Problem statement: In the records below, locate the line containing "Rp 3.562.377", then output that line and all later lines exactly, through the last one.

Stored items
▼
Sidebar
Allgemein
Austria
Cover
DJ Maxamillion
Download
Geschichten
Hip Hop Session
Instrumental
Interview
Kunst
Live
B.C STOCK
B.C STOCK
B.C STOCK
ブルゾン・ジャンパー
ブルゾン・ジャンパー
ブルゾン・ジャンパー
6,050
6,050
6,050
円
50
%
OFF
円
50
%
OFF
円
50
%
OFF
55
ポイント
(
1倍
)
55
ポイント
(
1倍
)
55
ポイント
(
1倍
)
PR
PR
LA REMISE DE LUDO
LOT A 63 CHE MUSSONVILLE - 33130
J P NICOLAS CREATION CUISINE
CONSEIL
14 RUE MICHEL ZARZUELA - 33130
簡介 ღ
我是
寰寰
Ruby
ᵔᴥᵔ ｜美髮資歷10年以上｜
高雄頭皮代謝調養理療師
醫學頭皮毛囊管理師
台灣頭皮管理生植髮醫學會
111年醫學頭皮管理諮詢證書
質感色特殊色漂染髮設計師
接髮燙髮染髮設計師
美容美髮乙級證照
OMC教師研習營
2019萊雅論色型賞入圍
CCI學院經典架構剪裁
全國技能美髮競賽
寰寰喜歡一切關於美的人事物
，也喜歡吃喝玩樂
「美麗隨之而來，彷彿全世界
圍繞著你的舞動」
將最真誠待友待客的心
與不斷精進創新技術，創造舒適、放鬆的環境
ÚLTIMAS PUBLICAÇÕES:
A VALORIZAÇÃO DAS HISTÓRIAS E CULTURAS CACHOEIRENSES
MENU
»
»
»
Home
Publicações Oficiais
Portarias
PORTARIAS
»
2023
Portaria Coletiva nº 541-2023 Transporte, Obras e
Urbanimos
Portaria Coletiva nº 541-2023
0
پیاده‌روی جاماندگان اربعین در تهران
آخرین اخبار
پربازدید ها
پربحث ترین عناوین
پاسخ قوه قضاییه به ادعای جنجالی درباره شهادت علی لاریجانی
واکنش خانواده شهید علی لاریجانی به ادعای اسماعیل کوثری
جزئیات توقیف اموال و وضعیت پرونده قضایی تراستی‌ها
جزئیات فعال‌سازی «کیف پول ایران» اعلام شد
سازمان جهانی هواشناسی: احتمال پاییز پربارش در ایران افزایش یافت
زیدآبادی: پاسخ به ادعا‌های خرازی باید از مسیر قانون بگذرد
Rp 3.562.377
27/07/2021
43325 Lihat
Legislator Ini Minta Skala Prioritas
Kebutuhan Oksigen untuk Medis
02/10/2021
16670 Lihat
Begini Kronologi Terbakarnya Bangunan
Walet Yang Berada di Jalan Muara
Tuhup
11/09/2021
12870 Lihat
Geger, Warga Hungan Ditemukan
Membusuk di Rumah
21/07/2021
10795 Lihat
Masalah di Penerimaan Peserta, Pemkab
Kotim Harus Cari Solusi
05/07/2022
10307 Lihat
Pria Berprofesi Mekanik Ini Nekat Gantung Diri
▲
Your solution:
Rp 3.562.377
27/07/2021
43325 Lihat
Legislator Ini Minta Skala Prioritas
Kebutuhan Oksigen untuk Medis
02/10/2021
16670 Lihat
Begini Kronologi Terbakarnya Bangunan
Walet Yang Berada di Jalan Muara
Tuhup
11/09/2021
12870 Lihat
Geger, Warga Hungan Ditemukan
Membusuk di Rumah
21/07/2021
10795 Lihat
Masalah di Penerimaan Peserta, Pemkab
Kotim Harus Cari Solusi
05/07/2022
10307 Lihat
Pria Berprofesi Mekanik Ini Nekat Gantung Diri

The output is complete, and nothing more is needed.